Altogether, these trends demonstrate that the local electronic structure of bioactive sol–gel glasses is not static but highly responsive to both the chemical complexity of the synthesis medium and post-synthetic thermal evolution. The observed shifts in core-level energies, changes in peak symmetry, and deconvolution patterns reflect a complex interplay of local coordination geometry, electronic relaxation dynamics, and ion-mediated structural reorganization. These effects are rooted in fundamental physical interactions, such as Coulombic attraction, orbital hybridization, and photoelectron screening, which govern the chemical state sensitivity of XPS.

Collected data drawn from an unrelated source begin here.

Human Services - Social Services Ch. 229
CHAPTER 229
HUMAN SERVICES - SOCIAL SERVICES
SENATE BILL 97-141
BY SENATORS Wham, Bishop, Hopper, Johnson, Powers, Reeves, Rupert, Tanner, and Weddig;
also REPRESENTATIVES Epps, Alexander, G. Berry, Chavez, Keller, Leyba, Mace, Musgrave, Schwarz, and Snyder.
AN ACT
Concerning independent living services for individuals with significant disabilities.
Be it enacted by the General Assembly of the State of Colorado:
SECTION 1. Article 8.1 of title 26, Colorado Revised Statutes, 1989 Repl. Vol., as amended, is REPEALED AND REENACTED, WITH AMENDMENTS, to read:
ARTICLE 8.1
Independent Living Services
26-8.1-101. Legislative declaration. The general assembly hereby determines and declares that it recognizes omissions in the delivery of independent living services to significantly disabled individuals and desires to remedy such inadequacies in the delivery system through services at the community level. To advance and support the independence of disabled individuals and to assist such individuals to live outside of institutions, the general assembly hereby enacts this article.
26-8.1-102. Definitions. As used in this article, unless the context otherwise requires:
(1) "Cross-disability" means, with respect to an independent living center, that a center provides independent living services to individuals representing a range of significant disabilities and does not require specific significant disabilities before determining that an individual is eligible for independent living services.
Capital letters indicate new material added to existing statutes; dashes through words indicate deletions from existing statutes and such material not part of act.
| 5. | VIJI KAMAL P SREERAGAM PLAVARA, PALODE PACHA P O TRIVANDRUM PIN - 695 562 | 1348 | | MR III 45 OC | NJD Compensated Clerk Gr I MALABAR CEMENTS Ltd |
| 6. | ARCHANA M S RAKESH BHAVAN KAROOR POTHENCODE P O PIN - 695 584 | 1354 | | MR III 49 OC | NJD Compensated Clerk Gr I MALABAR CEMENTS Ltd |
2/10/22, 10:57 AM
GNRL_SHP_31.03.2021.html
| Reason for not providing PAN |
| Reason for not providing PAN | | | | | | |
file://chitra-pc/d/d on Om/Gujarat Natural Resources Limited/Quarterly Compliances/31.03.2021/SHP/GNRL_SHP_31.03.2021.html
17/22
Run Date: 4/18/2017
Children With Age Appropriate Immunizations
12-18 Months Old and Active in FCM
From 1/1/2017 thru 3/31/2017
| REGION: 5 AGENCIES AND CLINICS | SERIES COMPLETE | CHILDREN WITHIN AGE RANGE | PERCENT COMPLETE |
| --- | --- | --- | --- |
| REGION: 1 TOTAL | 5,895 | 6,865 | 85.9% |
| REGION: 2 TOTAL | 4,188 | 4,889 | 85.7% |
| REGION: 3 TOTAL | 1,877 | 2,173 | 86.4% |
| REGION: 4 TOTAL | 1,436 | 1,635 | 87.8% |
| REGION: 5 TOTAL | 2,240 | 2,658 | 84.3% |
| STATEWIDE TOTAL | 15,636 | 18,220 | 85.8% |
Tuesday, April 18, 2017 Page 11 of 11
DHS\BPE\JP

This multi-level spectroscopic insight reveals that natural waters, far from being inert solvents, act as active structural agents that shape the glass network at the atomic scale, reinforcing the potential of environmentally integrated sol–gel routes for fine-tuning surface reactivity in bioactive glasses.

A condensed summary of the core-level observations and structural implications for selected samples is presented in Table 6, integrating compositional and processing parameters with XPS-based interpretations.

4. Conclusions

This study demonstrates that the substitution of ultrapure water with geothermal waters in the sol–gel synthesis of bioactive glasses significantly alters the structural and chemical characteristics of the final material. High-resolution XPS revealed that:

• The presence of multivalent trace elements in waters such as Água Prata and Água Azeda leads to local rearrangements in the silicate and phosphate networks.
• Thermal treatment enhances network consolidation, reducing hydroxylation and promoting Q⁴-like domains.
• Modifier ions introduced via mineral waters can replace native Na⁺ and Ca²⁺, leading to complex surface chemistries that potentially enhance bioactivity.

These findings support the use of geothermal waters as eco-functional synthesis media, offering a route to tailor glass properties through natural ionic environments without the need for synthetic additives. Future studies may explore the biological responses to these materials to validate their functional performance in regenerative applications.